Available categories:

Category Tools
search search, get_source
memory memory_write, memory_search, memory_get, ...
index index_file, index_directory, full_index, ...
watcher watcher_stats, watcher_start/stop/reprocess
sync sync_connect, sync_status, sync_push_*, ...
session session_thread_list/get/search_queries, ...
patterns pattern_load, pattern_scan, pattern_list
anchors anchor_list_types, anchor_scan_*, ...
conventions convention_add/list/search/get/delete, ...
ir ir_extract, ir_trace_endpoint, ir_summarize
graph graph_put/get_node, graph_*_edge, ...
context search_grep_cache, list_contexts, ...

Installation

We recommend installing ultrasync as a tool with uv tool or uvx.

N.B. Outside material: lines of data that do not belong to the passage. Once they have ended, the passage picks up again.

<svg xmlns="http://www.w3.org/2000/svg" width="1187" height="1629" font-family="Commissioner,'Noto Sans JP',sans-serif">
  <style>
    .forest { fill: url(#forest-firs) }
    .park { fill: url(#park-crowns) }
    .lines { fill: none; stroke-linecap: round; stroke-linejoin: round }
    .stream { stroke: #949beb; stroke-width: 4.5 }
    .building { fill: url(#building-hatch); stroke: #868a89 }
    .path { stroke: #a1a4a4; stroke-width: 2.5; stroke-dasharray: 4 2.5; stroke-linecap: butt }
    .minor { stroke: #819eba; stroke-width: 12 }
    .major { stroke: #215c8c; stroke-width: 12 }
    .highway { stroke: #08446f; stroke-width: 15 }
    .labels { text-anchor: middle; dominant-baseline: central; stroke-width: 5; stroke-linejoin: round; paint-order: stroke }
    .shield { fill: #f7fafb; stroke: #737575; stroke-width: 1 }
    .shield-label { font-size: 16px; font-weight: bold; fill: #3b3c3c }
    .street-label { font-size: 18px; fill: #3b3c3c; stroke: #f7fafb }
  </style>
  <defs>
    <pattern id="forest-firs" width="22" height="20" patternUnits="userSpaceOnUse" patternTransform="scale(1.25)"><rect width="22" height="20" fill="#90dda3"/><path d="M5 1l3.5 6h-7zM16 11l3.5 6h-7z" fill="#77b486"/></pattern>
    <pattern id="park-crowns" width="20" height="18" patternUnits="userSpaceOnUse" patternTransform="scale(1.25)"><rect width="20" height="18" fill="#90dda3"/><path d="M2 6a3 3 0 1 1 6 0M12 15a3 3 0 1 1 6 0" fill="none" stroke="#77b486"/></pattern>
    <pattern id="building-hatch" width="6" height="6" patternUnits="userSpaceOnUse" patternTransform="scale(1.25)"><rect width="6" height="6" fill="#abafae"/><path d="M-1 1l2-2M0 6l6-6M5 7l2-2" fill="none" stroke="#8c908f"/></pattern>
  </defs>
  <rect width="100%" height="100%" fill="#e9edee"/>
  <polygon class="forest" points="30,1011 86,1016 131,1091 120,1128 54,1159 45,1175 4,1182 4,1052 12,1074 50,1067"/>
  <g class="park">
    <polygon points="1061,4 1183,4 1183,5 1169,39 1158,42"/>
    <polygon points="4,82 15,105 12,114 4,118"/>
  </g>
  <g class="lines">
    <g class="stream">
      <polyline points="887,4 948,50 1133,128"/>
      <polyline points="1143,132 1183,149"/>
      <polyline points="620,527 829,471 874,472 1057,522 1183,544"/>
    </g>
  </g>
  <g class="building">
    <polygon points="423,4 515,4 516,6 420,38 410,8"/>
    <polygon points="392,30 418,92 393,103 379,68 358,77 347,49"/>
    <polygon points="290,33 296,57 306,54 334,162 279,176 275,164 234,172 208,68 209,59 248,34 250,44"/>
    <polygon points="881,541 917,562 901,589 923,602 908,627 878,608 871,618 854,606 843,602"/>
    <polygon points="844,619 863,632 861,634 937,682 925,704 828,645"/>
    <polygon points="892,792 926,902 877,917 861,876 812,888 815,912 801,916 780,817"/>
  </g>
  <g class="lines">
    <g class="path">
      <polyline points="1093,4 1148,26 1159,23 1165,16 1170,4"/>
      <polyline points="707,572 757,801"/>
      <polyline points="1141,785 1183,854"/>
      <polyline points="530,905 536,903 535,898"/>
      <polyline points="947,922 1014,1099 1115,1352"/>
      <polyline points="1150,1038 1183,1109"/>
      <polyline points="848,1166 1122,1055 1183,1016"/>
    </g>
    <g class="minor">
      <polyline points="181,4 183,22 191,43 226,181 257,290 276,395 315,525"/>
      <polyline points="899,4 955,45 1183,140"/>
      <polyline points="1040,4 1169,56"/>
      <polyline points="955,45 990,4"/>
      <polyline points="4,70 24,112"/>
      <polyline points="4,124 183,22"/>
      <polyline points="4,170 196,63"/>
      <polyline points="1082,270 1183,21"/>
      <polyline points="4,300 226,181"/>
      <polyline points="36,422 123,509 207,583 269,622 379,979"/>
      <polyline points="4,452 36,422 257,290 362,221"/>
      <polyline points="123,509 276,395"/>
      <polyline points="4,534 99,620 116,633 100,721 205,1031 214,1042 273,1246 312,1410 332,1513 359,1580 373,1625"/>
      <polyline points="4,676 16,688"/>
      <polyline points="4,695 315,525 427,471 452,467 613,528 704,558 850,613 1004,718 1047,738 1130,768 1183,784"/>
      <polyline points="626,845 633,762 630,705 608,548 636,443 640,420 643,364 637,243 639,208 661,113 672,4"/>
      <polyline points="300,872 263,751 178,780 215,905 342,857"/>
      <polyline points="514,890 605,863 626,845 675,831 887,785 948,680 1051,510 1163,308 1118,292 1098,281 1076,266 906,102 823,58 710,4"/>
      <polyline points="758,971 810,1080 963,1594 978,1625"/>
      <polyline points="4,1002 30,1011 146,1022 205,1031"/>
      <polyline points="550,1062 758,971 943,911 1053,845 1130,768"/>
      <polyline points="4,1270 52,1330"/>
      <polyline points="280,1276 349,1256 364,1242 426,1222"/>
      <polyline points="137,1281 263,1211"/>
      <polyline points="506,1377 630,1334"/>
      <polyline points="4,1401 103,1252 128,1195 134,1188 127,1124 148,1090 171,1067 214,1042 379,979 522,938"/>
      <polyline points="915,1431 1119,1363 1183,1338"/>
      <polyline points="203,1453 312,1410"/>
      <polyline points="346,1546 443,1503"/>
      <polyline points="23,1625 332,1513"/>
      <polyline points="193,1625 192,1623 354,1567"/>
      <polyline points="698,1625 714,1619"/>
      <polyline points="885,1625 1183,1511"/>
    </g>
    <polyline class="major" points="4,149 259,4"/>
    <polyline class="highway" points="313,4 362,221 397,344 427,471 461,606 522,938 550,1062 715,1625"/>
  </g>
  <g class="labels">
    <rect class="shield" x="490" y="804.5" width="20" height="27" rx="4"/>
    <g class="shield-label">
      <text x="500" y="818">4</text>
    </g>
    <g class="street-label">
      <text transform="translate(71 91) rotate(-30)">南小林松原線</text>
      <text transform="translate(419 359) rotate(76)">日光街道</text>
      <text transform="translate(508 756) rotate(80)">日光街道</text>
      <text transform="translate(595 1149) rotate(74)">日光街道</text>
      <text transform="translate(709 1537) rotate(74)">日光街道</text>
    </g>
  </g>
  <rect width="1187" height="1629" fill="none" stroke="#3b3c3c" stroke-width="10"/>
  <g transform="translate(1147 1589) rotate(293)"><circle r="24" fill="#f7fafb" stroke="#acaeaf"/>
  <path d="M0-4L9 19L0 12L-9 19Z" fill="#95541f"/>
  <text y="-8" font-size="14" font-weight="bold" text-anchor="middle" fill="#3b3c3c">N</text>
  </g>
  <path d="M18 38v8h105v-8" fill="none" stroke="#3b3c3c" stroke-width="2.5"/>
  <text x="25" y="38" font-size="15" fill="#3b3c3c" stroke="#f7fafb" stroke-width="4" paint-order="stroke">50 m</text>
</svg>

# install with CLI and lexical+hybrid search support (recommended)
uv tool install ultrasync[cli,lexical]

Currently Supported Agents

  • Claude Code
  • OpenAI Codex
  • Others coming soon

MCP Installation

Add the following to your mcpServers or equivalent configuration:

{
  "ultrasync": {
    "type": "stdio",
    "command": "/path/to/uv",
    "args": [
      "tool",
      "run",
      "ultrasync",
      "mcp"
    ]
  }
}

To enable additional tool categories, add the env field:

{
  "ultrasync": {
    "type": "stdio",
    "command": "/path/to/uv",
    "args": ["tool", "run", "ultrasync", "mcp"],
    "env": {
      "ULTRASYNC_TOOLS": "search,memory,index,sync"
    }
  }
}

Usage

# Start MCP server
uv tool run --from ultrasync-mcp ultrasync serve

# Index a directory
uv tool run --from ultrasync-mcp ultrasync index .

# Interactive TUI
uv tool run --from ultrasync-mcp ultrasync voyager

Development

# Install with dev dependencies
uv sync --group dev

# Build Rust extension
uv run maturin develop -m crates/ultrasync_index/Cargo.toml

# Install pre-commit hooks (using prek - faster rust-based runner)
cargo install prek
prek install

# Run hooks manually
prek run --all-files

# Lint and format (also runs via pre-commit)
ruff check src/ultrasync
ruff format src/ultrasync
cargo fmt --manifest-path crates/ultrasync_index/Cargo.toml
cargo clippy --manifest-path crates/ultrasync_index/Cargo.toml

# Run tests
uv run pytest tests/ -v
cargo test --manifest-path crates/ultrasync_index/Cargo.toml

Team Sync

Private, self-hosted memory and context sharing for development teams. Centralized convention management, shared decision/constraint policies, and cross-session knowledge persistence without external dependencies.